> _SUPPLIED RECORDS_:
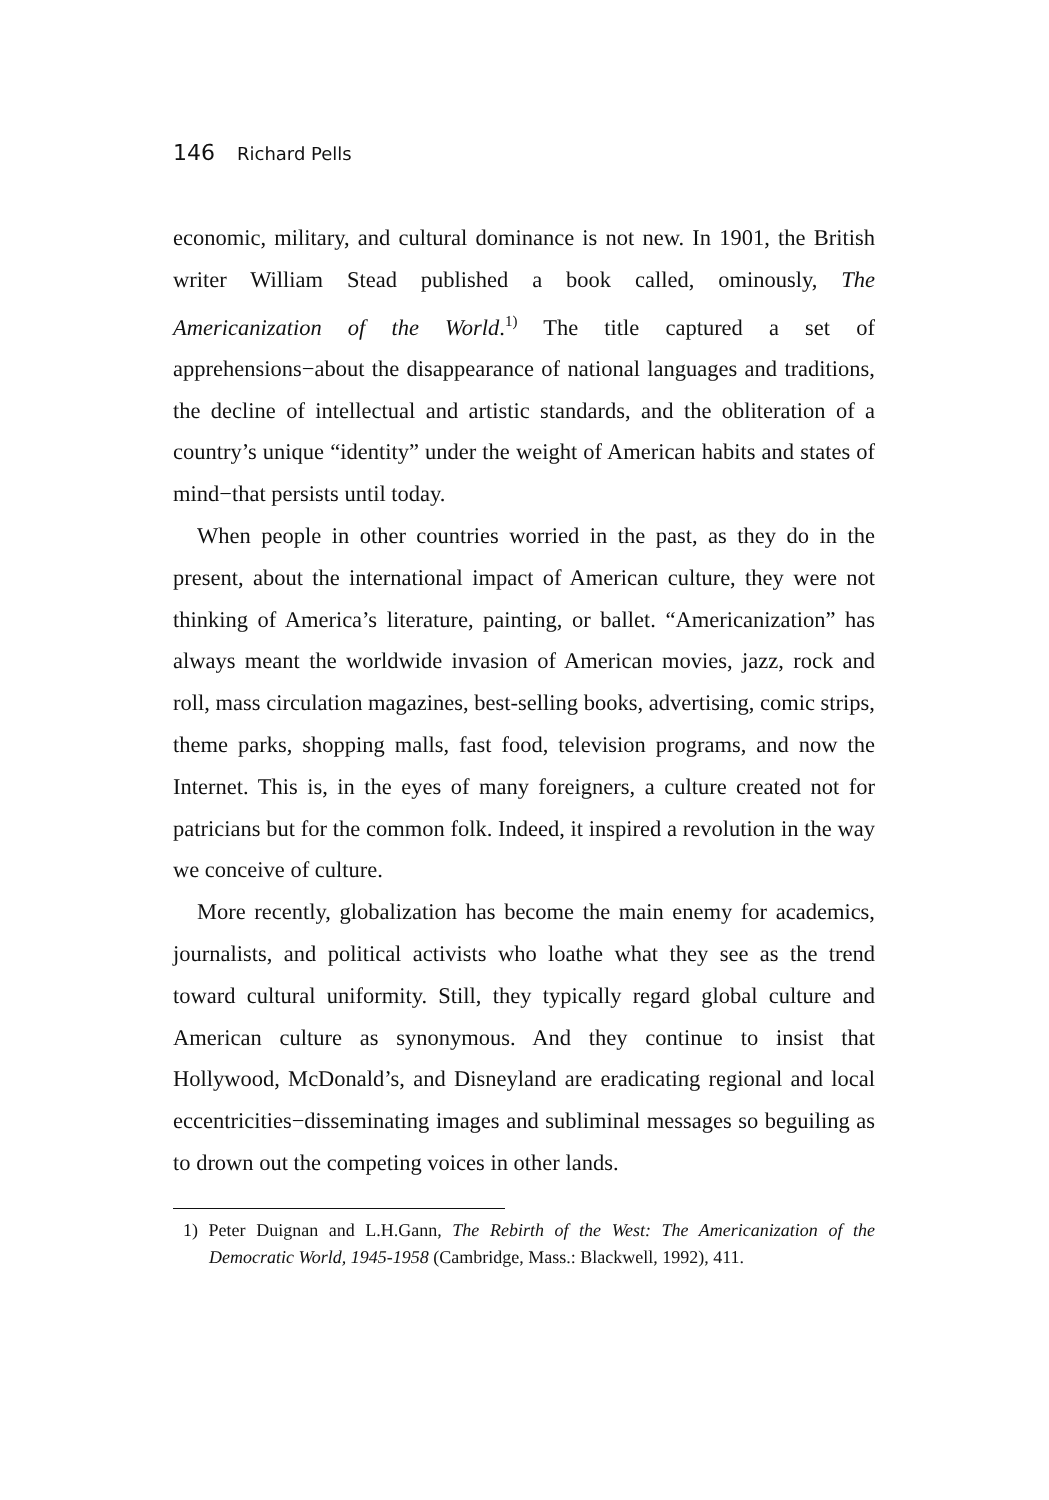146 Richard Pells
economic, military, and cultural dominance is not new. In 1901, the British writer William Stead published a book called, ominously, The Americanization of the World.<sup>1)</sup> The title captured a set of apprehensions−about the disappearance of national languages and traditions, the decline of intellectual and artistic standards, and the obliteration of a country’s unique “identity” under the weight of American habits and states of mind−that persists until today.
When people in other countries worried in the past, as they do in the present, about the international impact of American culture, they were not thinking of America’s literature, painting, or ballet. “Americanization” has always meant the worldwide invasion of American movies, jazz, rock and roll, mass circulation magazines, best-selling books, advertising, comic strips, theme parks, shopping malls, fast food, television programs, and now the Internet. This is, in the eyes of many foreigners, a culture created not for patricians but for the common folk. Indeed, it inspired a revolution in the way we conceive of culture.
More recently, globalization has become the main enemy for academics, journalists, and political activists who loathe what they see as the trend toward cultural uniformity. Still, they typically regard global culture and American culture as synonymous. And they continue to insist that Hollywood, McDonald’s, and Disneyland are eradicating regional and local eccentricities−disseminating images and subliminal messages so beguiling as to drown out the competing voices in other lands.
1) Peter Duignan and L.H.Gann, The Rebirth of the West: The Americanization of the Democratic World, 1945-1958 (Cambridge, Mass.: Blackwell, 1992), 411.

> _EXERCISE BRIEF_:
Return the material above verbatim. Pictures are to be excluded.

> _YOUR SOLUTION_:
146 Richard Pells
economic, military, and cultural dominance is not new. In 1901, the British writer William Stead published a book called, ominously, The Americanization of the World.<sup>1)</sup> The title captured a set of apprehensions−about the disappearance of national languages and traditions, the decline of intellectual and artistic standards, and the obliteration of a country’s unique “identity” under the weight of American habits and states of mind−that persists until today.
When people in other countries worried in the past, as they do in the present, about the international impact of American culture, they were not thinking of America’s literature, painting, or ballet. “Americanization” has always meant the worldwide invasion of American movies, jazz, rock and roll, mass circulation magazines, best-selling books, advertising, comic strips, theme parks, shopping malls, fast food, television programs, and now the Internet. This is, in the eyes of many foreigners, a culture created not for patricians but for the common folk. Indeed, it inspired a revolution in the way we conceive of culture.
More recently, globalization has become the main enemy for academics, journalists, and political activists who loathe what they see as the trend toward cultural uniformity. Still, they typically regard global culture and American culture as synonymous. And they continue to insist that Hollywood, McDonald’s, and Disneyland are eradicating regional and local eccentricities−disseminating images and subliminal messages so beguiling as to drown out the competing voices in other lands.
1) Peter Duignan and L.H.Gann, The Rebirth of the West: The Americanization of the Democratic World, 1945-1958 (Cambridge, Mass.: Blackwell, 1992), 411.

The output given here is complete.